- What you have to do: Using the listing that follows, filter out every line lacking the string "wrist" and return the rest.

====== Data excerpts

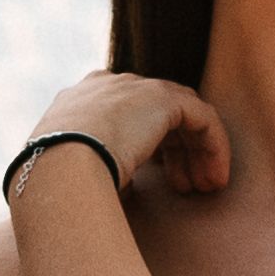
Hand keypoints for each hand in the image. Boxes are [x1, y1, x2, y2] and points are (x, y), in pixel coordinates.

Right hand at [30, 68, 229, 199]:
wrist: (58, 167)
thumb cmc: (60, 184)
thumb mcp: (79, 174)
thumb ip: (105, 169)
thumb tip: (125, 189)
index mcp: (82, 101)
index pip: (127, 113)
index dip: (150, 144)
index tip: (158, 176)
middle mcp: (108, 86)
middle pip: (158, 112)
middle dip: (177, 150)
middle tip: (188, 185)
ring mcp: (135, 87)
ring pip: (183, 114)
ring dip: (199, 151)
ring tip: (207, 187)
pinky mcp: (161, 98)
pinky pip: (202, 118)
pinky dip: (214, 146)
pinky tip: (216, 177)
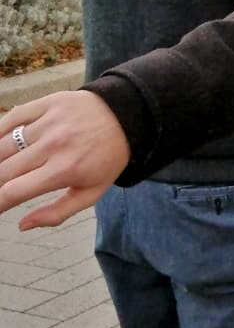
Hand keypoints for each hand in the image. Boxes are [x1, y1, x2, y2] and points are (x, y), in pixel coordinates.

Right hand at [0, 92, 131, 227]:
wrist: (127, 116)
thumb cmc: (107, 159)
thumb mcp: (92, 193)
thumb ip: (56, 213)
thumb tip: (22, 225)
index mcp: (65, 170)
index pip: (13, 191)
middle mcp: (54, 144)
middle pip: (3, 170)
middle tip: (1, 187)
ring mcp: (50, 121)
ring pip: (3, 144)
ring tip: (2, 168)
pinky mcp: (49, 102)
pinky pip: (12, 116)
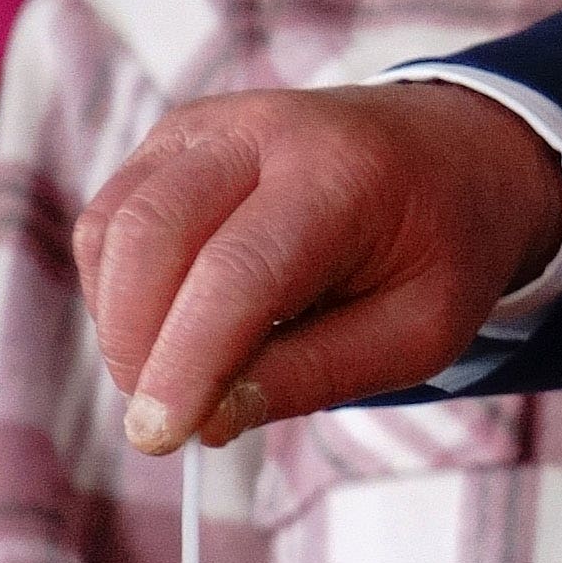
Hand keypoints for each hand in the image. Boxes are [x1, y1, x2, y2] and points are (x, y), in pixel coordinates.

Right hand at [75, 83, 561, 454]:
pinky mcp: (173, 138)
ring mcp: (209, 125)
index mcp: (345, 173)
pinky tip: (172, 325)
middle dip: (138, 345)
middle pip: (152, 237)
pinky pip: (108, 220)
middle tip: (165, 421)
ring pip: (113, 229)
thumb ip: (319, 373)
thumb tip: (210, 419)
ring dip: (122, 322)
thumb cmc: (439, 249)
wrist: (452, 153)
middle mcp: (264, 130)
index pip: (237, 271)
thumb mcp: (421, 330)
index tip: (161, 437)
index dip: (187, 360)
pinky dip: (118, 289)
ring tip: (183, 372)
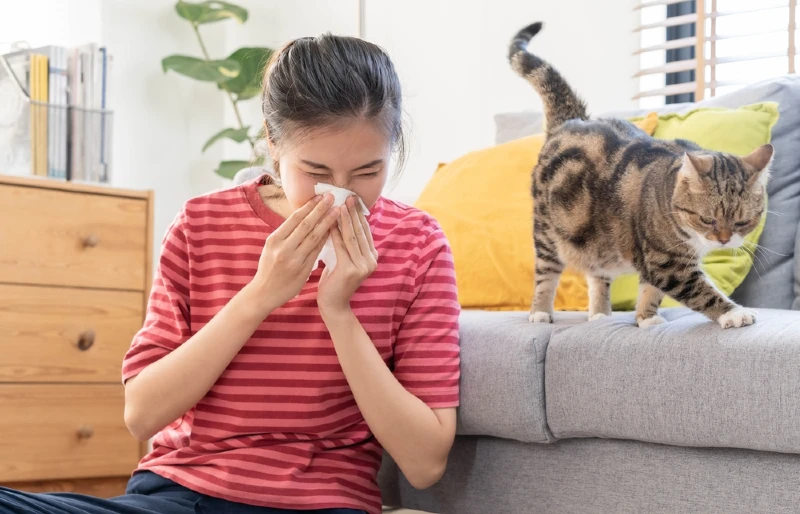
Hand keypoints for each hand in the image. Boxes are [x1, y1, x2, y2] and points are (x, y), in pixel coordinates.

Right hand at [251, 193, 337, 312]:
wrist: (263, 293)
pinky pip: (317, 251)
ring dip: (327, 222)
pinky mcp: (303, 270)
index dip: (309, 206)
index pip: (295, 219)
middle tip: (332, 197)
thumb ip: (285, 234)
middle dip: (320, 209)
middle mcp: (283, 248)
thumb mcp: (271, 248)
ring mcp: (294, 260)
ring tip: (337, 211)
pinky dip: (325, 239)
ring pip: (314, 237)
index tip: (320, 196)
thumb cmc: (268, 268)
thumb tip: (304, 216)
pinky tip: (334, 230)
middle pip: (306, 225)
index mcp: (274, 239)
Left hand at [317, 196, 377, 316]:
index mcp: (372, 256)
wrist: (333, 305)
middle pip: (360, 231)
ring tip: (339, 204)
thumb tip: (342, 219)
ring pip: (352, 237)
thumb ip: (347, 243)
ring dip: (345, 219)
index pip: (365, 230)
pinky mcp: (351, 270)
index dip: (359, 214)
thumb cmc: (335, 281)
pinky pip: (341, 247)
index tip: (352, 199)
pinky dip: (335, 233)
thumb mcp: (344, 259)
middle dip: (353, 212)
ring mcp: (362, 266)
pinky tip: (330, 222)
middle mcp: (371, 260)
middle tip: (347, 196)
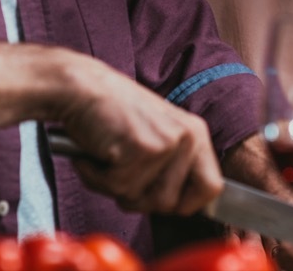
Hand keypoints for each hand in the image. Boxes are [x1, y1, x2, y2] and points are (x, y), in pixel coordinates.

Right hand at [54, 54, 221, 215]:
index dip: (186, 203)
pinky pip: (117, 187)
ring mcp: (165, 143)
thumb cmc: (112, 113)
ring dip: (115, 186)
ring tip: (108, 157)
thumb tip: (181, 205)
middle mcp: (187, 137)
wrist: (81, 86)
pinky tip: (95, 151)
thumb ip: (173, 165)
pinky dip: (97, 176)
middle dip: (139, 198)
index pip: (211, 188)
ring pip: (141, 200)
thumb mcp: (157, 134)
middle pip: (171, 205)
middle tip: (121, 171)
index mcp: (195, 133)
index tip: (161, 198)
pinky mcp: (140, 149)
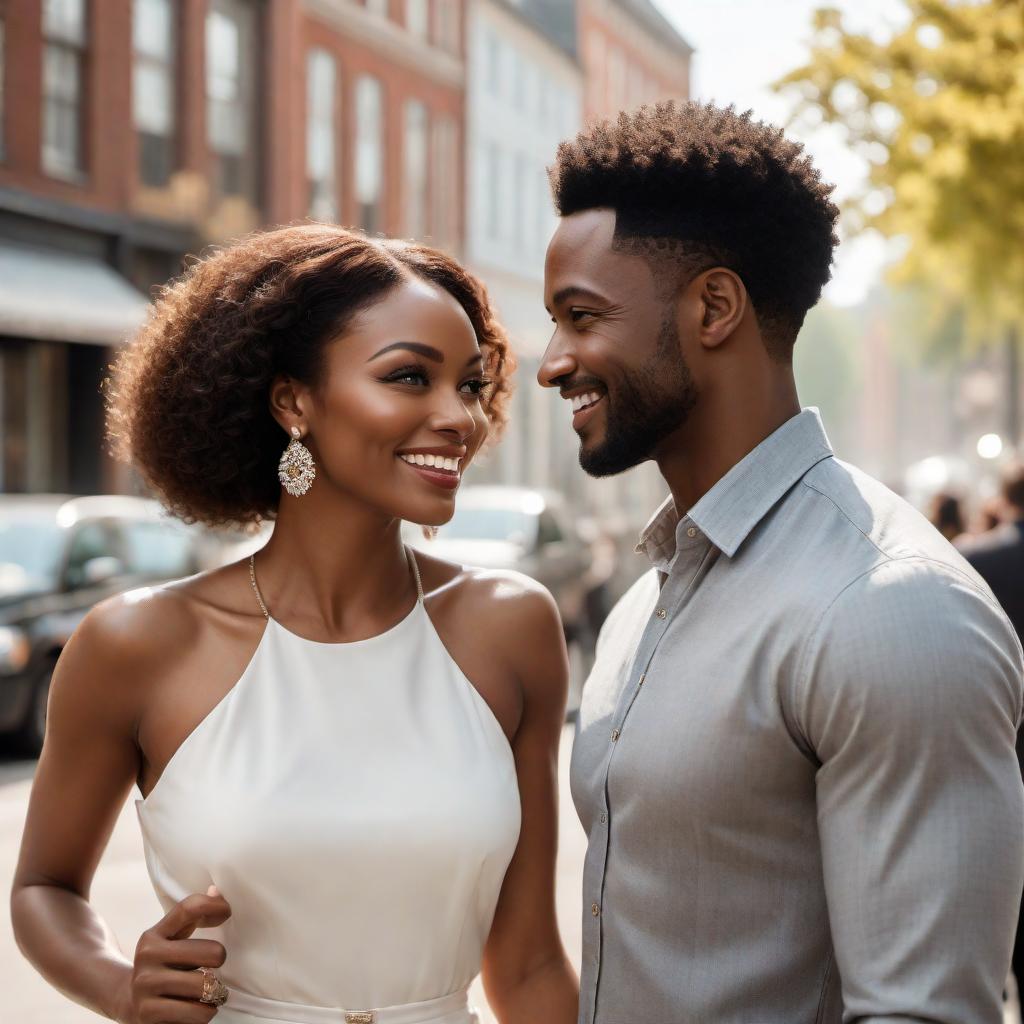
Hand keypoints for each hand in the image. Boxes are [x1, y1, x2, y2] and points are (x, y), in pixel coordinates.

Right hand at [121, 885, 231, 1022]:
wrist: (128, 1003)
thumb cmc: (164, 965)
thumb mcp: (173, 939)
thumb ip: (193, 916)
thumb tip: (216, 891)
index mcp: (154, 935)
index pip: (188, 908)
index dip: (214, 905)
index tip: (228, 912)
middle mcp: (147, 956)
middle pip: (211, 952)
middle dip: (218, 962)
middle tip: (213, 968)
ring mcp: (146, 985)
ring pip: (205, 985)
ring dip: (213, 993)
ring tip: (206, 992)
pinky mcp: (148, 1013)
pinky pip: (197, 1013)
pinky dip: (205, 1013)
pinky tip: (197, 1009)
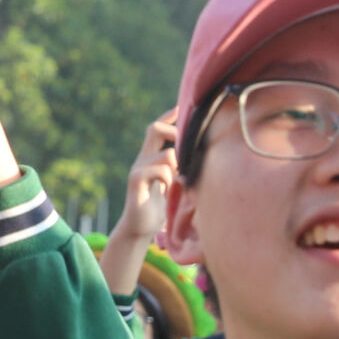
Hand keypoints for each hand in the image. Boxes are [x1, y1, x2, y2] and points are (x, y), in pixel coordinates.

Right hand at [98, 116, 178, 298]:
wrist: (138, 229)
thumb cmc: (159, 209)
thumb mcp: (173, 185)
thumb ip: (180, 171)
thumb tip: (203, 159)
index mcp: (150, 157)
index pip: (157, 129)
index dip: (168, 117)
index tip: (180, 108)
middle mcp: (142, 159)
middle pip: (154, 129)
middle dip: (174, 132)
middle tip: (185, 150)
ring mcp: (138, 169)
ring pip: (165, 154)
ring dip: (178, 166)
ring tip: (178, 182)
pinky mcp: (135, 181)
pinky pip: (159, 171)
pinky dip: (169, 179)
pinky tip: (169, 192)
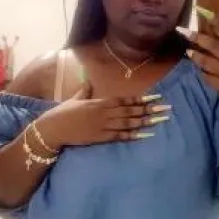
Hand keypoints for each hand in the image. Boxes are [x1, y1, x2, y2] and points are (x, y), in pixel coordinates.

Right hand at [35, 82, 169, 149]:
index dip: (140, 99)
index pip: (123, 100)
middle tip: (164, 109)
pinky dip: (132, 135)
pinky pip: (119, 136)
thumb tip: (88, 81)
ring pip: (127, 123)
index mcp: (99, 102)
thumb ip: (84, 91)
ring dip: (144, 121)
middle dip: (148, 109)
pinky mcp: (100, 138)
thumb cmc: (62, 113)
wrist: (53, 128)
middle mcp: (104, 113)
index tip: (154, 97)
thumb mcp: (75, 99)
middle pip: (130, 111)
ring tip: (158, 120)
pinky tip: (144, 134)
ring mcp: (103, 126)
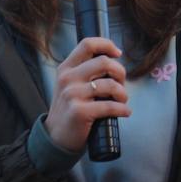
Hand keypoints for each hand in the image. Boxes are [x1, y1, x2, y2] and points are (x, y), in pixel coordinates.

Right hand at [44, 37, 131, 152]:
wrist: (56, 137)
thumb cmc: (69, 109)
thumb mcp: (70, 85)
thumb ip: (86, 71)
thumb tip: (114, 61)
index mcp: (66, 68)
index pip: (87, 44)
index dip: (107, 45)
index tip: (118, 54)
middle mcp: (67, 78)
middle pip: (104, 62)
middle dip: (120, 72)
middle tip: (121, 84)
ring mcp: (72, 94)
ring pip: (111, 85)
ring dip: (123, 94)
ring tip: (122, 101)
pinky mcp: (79, 111)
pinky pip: (110, 106)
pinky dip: (123, 109)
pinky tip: (125, 112)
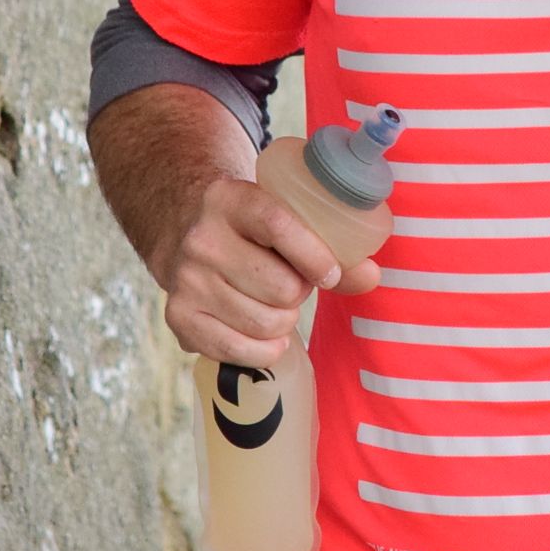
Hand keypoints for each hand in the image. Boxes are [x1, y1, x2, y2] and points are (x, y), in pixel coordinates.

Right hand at [152, 174, 382, 367]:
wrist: (184, 230)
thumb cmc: (249, 227)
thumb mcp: (281, 215)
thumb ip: (328, 243)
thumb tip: (370, 276)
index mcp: (229, 199)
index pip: (277, 225)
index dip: (313, 255)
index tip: (331, 274)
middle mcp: (201, 239)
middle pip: (279, 288)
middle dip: (297, 293)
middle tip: (291, 284)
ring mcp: (185, 281)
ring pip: (265, 322)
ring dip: (283, 321)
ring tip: (273, 304)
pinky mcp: (178, 317)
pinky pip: (241, 351)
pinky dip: (264, 349)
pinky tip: (264, 333)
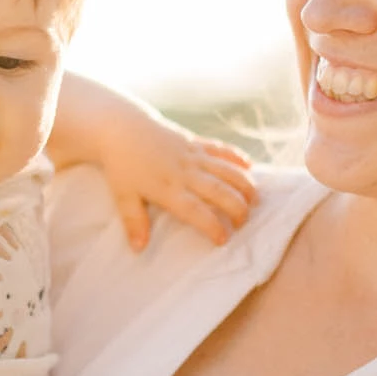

============

- Task answer:
wrist: (58, 167)
wrist: (127, 116)
wrist: (452, 153)
wrist: (263, 293)
wrist: (333, 305)
wrist: (81, 86)
wrist: (128, 1003)
wrist: (138, 229)
wrist: (53, 128)
wrist: (56, 137)
wrist: (184, 230)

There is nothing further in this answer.